Was sind nachrichtenlose Konten?
Ein nachrichtenloses Konto ist ein Bankkonto, Sparbuch oder Depot, zu dem über einen sehr langen Zeitraum – oft über 30 Jahre – keine Aktivitäten und kein Kontakt zum Kontoinhaber mehr stattgefunden haben. Die Bank erhält keine Rückmeldungen, Briefe kommen als unzustellbar zurück, und das Guthaben bleibt unangetastet. In der Praxis gelten solche Konten dann als „herrenlos“.
Allerdings fehlt in Deutschland bislang eine klare gesetzliche Definition für den Begriff „nachrichtenlos“. Das sorgt für Unsicherheit – sowohl bei den Banken als auch bei potenziellen Erben. Ein aktuelles Gutachten im Auftrag des Bundesministeriums für Bildung und Forschung hat das Thema aufgegriffen und sorgt nun für Diskussionen.
Wie kann ein Konto einfach vergessen werden?
Für viele Menschen klingt es unvorstellbar, ein Konto zu vergessen. Doch die Realität ist komplexer. Es gibt zahlreiche Gründe, warum ein Konto nachrichtenlos werden kann:
- Multi-Banking: Viele Menschen nutzen verschiedene Banken für unterschiedliche Zwecke – Girokonto, Tagesgeld, Bausparverträge, Depots. Im Laufe der Jahre verliert man leicht den Überblick.
- Umzüge: Besonders bei häufigem Wohnortwechsel werden Adressänderungen nicht immer überall hinterlegt. Die Kommunikation mit der Bank bricht ab.
- Todesfall: Nach dem Tod eines Menschen bleiben viele Konten unentdeckt, wenn keine Übersicht oder kein Testament vorliegt.
Laut Philipp Rehberg von der Verbraucherzentrale Niedersachsen ist das kein Einzelfall: „Es gibt Fälle, in denen Sparverträge nach 40 Jahren wieder auftauchen – weil sie schlicht vergessen wurden.“
Milliarden auf vergessenen Konten
Das erwähnte Gutachten schätzt das Gesamtvolumen nachrichtenloser Konten in Deutschland auf bis zu 4,2 Milliarden Euro. Diese Gelder gehören zwar theoretisch weiterhin den Eigentümern oder deren Erben, praktisch sind sie jedoch oft dauerhaft nicht mehr abrufbar – insbesondere, wenn keine Dokumentation existiert.
Die Banken müssen das Guthaben solcher Konten bilanziell als Gewinn erfassen – und versteuern. Der tatsächliche Zugriff auf das Geld durch den ursprünglichen Eigentümer ist damit faktisch ausgeschlossen, wenn dieser sich nicht mehr meldet.
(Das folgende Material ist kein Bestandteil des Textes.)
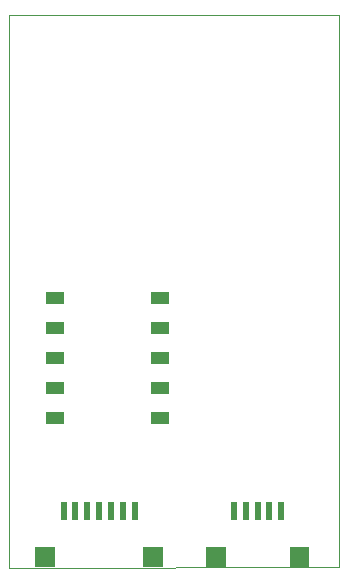
<source format=gtp>
G75*
%MOIN*%
%OFA0B0*%
%FSLAX25Y25*%
%IPPOS*%
%LPD*%
%AMOC8*
5,1,8,0,0,1.08239X$1,22.5*
%
%ADD10C,0.00394*%
%ADD11R,0.05906X0.04331*%
%ADD12R,0.02362X0.06102*%
%ADD13R,0.04724X0.07087*%
D10*
X0004414Y0002067D02*
X0114478Y0002130D01*
X0114478Y0186381D01*
X0004414Y0186319D01*
X0004414Y0002067D01*
D11*
X0019770Y0051836D03*
X0019770Y0061836D03*
X0019770Y0071836D03*
X0019770Y0081836D03*
X0019770Y0091836D03*
X0054809Y0091836D03*
X0054809Y0081836D03*
X0054809Y0071836D03*
X0054809Y0061836D03*
X0054809Y0051836D03*
D12*
X0046290Y0020882D03*
X0042353Y0020882D03*
X0038416Y0020882D03*
X0034479Y0020882D03*
X0030542Y0020882D03*
X0026605Y0020882D03*
X0022668Y0020882D03*
X0079445Y0020882D03*
X0083382Y0020882D03*
X0087319Y0020882D03*
X0091256Y0020882D03*
X0095193Y0020882D03*
D13*
X0100311Y0005626D03*
X0100311Y0005626D03*
X0102280Y0005626D03*
X0074327Y0005626D03*
X0072359Y0005626D03*
X0053376Y0005626D03*
X0051408Y0005626D03*
X0017550Y0005626D03*
X0015581Y0005626D03*
M02*

</source>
Was plant die Bundesregierung?
Die Bundesregierung diskutiert derzeit die Einrichtung eines sogenannten Social Impact Fonds. In diesen Fonds könnten die Gelder aus nachrichtenlosen Konten überführt werden – mit dem Ziel, soziale Innovationen und gemeinwohlorientierte Projekte zu finanzieren.
Das Besondere: Der Fonds wäre rückzahlbar – das heißt, wenn sich ein berechtigter Kontoinhaber oder Erbe nachträglich meldet, könnte er das Geld dennoch zurückerhalten.
Eine gesetzliche Regelung ist derzeit aber noch nicht verabschiedet. Laut Bundesforschungsministerium ist das Gutachten lediglich „eine Diskussionsgrundlage“, über deren Umsetzung sich die Bundesregierung intern noch abstimmt.

Kritik: Vertrauen in Banken nicht gefährden
Die Deutsche Kreditwirtschaft äußert sich skeptisch gegenüber einer vorschnellen Umsetzung. Kritisch sei vor allem die im Gutachten vorgeschlagene Verkürzung der Frist, nach der ein Konto als nachrichtenlos gelten könnte – von 30 auf 10 Jahre. „Das könnte ein problematisches Signal an Bankkundinnen und -kunden senden“, so eine Sprecherin.
Es müsse deutlich gemacht werden, dass der Staat nicht wahllos auf Bankvermögen zugreift, sondern nur dann, wenn keine Rückverfolgung mehr möglich ist – und auch dann nur mit Rückgabeoption.
Wie kann man sich schützen?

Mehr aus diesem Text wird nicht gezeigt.